[Exercise data]
________________

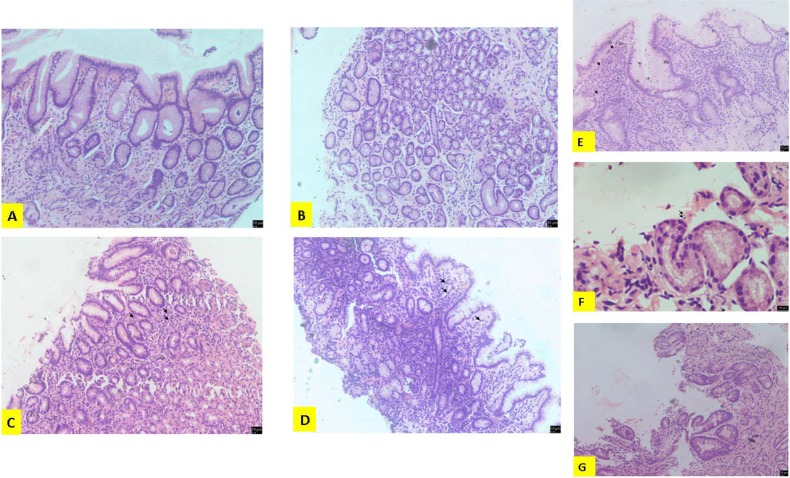
Hematoxylin & Eosin (H & E) histopathological investigations on gastric antrum and corpus mucosal tissues of individuals with different gastroduodenal diseases and gastric cancer (GC) positive and negative for H. pylori infection.(A & B) Antrum tissue showing chronic changes with mild glandular atrophy (Magnification: 100X). (C) Corpus tissue showing signs of chronic active gastritis with mild chronic inflammatory activity and moderate active inflammation. There is moderate infiltration of neutrophils (arrow) (Magnification: 100X). (D) Antrum tissue showing chronic active gastritis with marked chronic inflammatory activity. There is marked infiltration of plasma cells and lymphocytes (arrow) (Magnification: 100X). (E) Antrum tissues showing chronic active gastritis with marked chronic inflammatory activity and superimposed moderate active inflammation. There is moderate glandular atrophy and intestinal metaplasia. There is infiltration of eosinophils (arrow) (Magnification: 100X). (F) Antrum tissue showing marked intestinal metaplasia with goblet cell change (Magnification: 100X). (G) Gastric tissue with H. pylori (arrow) (Magnification: 400X).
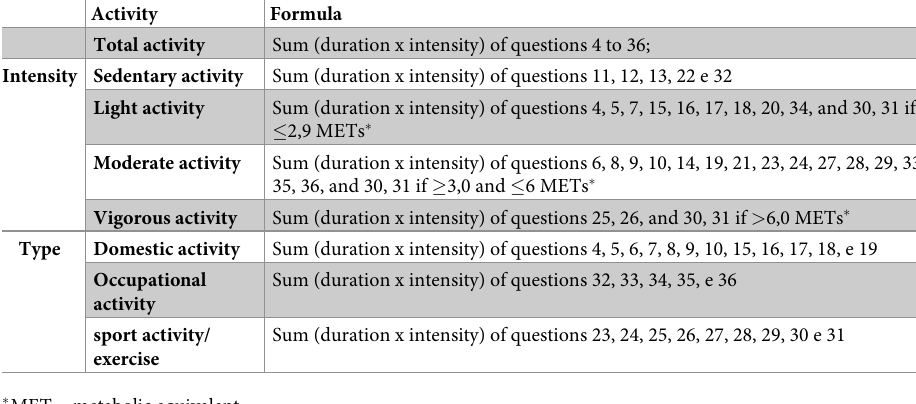
Table 1. Formulas for weekly energy calculation using the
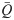
Effect of time delay between contractions of adjacent lymphangions in branching networks with nv = 4 when Δtg = Δtv.(A) Pump function curves as Δtv increased from 0 to 3.5 by steps of 1.0 s (Increasing pb). (B) Q¯vs. Δtv: effect of pressure difference across the network. Flow rate response as Δtv incrementally increased from 0 to 3.5 s. For reverse travelling waves (dashed line) equivalent time delay in the reverse direction is presented as 3.5 –(Δtg = Δtv).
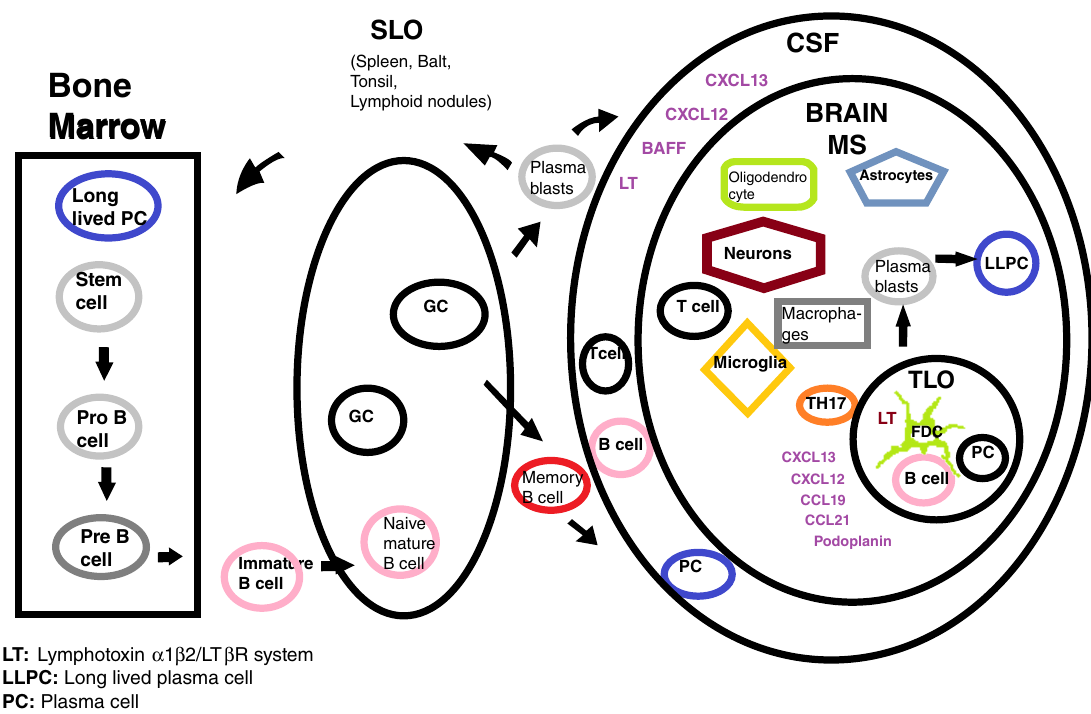
Figure 1. B cells lineage from bone marrow to CNS. B-cells originating in the bone marrow exit toward the blood stream as immature B-cells; they enter the SLO and specialize in the germinal centers producing memory B cells and plasmablasts, which in pathologic conditions, are able to gain access to the CNS. The TLO is formed in the meninges during chronic inflammation in the deep brain cortical sulci and share organogenesis with the SLO 24 . Podoplanin and the Th17 signature cytokine IL-17 have been associated with ectopic lymphoneogenesis in human diseases whereas BAFF is a key factor for mutation and survival of B cells which is produced by astrocytes in the CNS 3,25 . BAFF: B-cell activating factor of the tumor necrosis factor family; Balt: bronchial associated lymphoid tissue; CCL19: chemokine (c-c motif) ligand 19; CSF: cerebrospinal fluid; CXCL13: chemokine (C-X-C motif) ligand 13; FDC: follicular dendritic cells; GC: germinal center; LT: lymphotoxin α 1 β 2/LT β R system; LLPC: long lived plasma cells; MS: multiple sclerosis; PC: plasma cell; SLO: secondary lymphoid organ; TLO: tertiary lymphoid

________________

[How to complete this task] All lines of the listing holding the string "from" must be returned, copied as they stand.

[Answer box]
Effect of time delay between contractions of adjacent lymphangions in branching networks with nv = 4 when Δtg = Δtv.(A) Pump function curves as Δtv increased from 0 to 3.5 by steps of 1.0 s (Increasing pb). (B) Q¯vs. Δtv: effect of pressure difference across the network. Flow rate response as Δtv incrementally increased from 0 to 3.5 s. For reverse travelling waves (dashed line) equivalent time delay in the reverse direction is presented as 3.5 –(Δtg = Δtv).
Figure 1. B cells lineage from bone marrow to CNS. B-cells originating in the bone marrow exit toward the blood stream as immature B-cells; they enter the SLO and specialize in the germinal centers producing memory B cells and plasmablasts, which in pathologic conditions, are able to gain access to the CNS. The TLO is formed in the meninges during chronic inflammation in the deep brain cortical sulci and share organogenesis with the SLO 24 . Podoplanin and the Th17 signature cytokine IL-17 have been associated with ectopic lymphoneogenesis in human diseases whereas BAFF is a key factor for mutation and survival of B cells which is produced by astrocytes in the CNS 3,25 . BAFF: B-cell activating factor of the tumor necrosis factor family; Balt: bronchial associated lymphoid tissue; CCL19: chemokine (c-c motif) ligand 19; CSF: cerebrospinal fluid; CXCL13: chemokine (C-X-C motif) ligand 13; FDC: follicular dendritic cells; GC: germinal center; LT: lymphotoxin α 1 β 2/LT β R system; LLPC: long lived plasma cells; MS: multiple sclerosis; PC: plasma cell; SLO: secondary lymphoid organ; TLO: tertiary lymphoid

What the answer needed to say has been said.